Nizhnii Novgorod had a strong history of a middle-class economy which defied the traditional distribution of social strata, so heavily promoted by the Soviet Marxist historians throughout the 20th century. This class mixing was a result of the heavy levels of commerce which defined the city. Official records of occupations show that there were thousands of artisans and many thousands more middle class workers, including 5,000 soldiers, in a twon of 41,000. There was everything from gingerbread makers (4 masters and 18 workers and apprentices) to organ and piano makers (4 masters and 10 workers and apprentices), in addition to a strong focus on ironworks (343 master blacksmiths and 79 workers and apprentices), a legacy which would turn into the heavy industry later in the century (Evtuhov 110).
These people were the litmus test of social life in Nizhnii Novgorod, and provide a colorful portrait of the commercial vibrancy which is more characteristic of Russia than is often popularly assumed. A recent author bemoans the stereotypical and
dreadfully inaccurate portrayal of Russia than as characterized exclusively by an agricultural mode of production” (Evtuhov 113). Russians, even in the medieval period, were involved in trade and small-scale production, and it was these activities which they turned to after the collapse of the Soviet Union.

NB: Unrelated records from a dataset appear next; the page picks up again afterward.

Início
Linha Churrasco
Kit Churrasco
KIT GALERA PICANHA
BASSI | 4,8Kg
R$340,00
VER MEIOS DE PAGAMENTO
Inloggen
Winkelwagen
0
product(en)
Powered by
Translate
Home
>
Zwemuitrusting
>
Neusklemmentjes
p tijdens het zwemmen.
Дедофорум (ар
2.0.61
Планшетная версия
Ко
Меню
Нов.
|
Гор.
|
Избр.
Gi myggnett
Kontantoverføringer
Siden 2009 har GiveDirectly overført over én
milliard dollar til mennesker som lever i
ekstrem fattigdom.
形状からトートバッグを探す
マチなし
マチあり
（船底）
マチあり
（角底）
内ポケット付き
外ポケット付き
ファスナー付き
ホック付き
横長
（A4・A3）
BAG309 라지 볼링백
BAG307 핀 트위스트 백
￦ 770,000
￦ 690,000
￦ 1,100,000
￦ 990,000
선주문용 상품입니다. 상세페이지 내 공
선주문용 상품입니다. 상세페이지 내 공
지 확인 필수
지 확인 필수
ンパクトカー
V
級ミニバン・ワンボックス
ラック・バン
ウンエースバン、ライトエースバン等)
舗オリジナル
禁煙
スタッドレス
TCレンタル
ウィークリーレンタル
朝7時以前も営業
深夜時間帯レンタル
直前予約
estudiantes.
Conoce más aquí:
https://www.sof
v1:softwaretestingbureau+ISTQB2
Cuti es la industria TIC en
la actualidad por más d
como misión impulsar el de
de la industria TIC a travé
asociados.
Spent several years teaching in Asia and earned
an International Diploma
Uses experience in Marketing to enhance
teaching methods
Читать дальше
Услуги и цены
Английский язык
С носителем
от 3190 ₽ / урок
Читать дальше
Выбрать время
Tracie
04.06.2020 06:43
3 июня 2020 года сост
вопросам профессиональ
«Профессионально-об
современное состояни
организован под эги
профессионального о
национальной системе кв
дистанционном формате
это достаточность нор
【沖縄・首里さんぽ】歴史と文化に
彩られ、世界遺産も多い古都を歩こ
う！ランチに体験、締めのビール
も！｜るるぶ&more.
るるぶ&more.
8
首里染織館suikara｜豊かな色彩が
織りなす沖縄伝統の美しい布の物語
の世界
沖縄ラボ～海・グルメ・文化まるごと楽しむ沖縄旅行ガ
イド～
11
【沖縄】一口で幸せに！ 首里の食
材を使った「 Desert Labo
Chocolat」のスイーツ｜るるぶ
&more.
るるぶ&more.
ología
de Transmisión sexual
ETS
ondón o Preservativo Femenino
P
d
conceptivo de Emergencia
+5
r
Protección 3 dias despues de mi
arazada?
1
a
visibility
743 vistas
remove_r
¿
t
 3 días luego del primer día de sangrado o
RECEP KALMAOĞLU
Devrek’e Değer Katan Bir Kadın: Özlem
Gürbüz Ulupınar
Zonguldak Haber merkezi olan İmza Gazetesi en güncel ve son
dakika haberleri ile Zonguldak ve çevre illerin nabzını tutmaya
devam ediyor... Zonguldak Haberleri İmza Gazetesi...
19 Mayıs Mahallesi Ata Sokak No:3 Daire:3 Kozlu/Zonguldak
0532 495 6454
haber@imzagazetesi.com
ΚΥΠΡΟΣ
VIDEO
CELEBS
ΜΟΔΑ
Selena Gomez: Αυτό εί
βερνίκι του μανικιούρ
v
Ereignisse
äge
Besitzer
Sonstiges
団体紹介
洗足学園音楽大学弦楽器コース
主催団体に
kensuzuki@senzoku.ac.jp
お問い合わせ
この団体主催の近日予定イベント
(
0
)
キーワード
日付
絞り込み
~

Furthermore, it is interesting to note that the official records make no tally of religious affiliation. Doing so provides a fascinating look into the diversity of Nizhnii Novgorod (or at least more diversity than might be expected). Among the inhabitants there were 39,784 Orthodox, 260 Old Believers, 1 Armenian-Gregorian, 471 Roman Catholic, 364 Protestant, 354 Jewish, and 173 Muslim, worshipping in fifty five different churches (Evtuhov 113). Nizhnii Novgorod both defies the stereotype, while also revealing that the stereotype was not entirely accurate after all.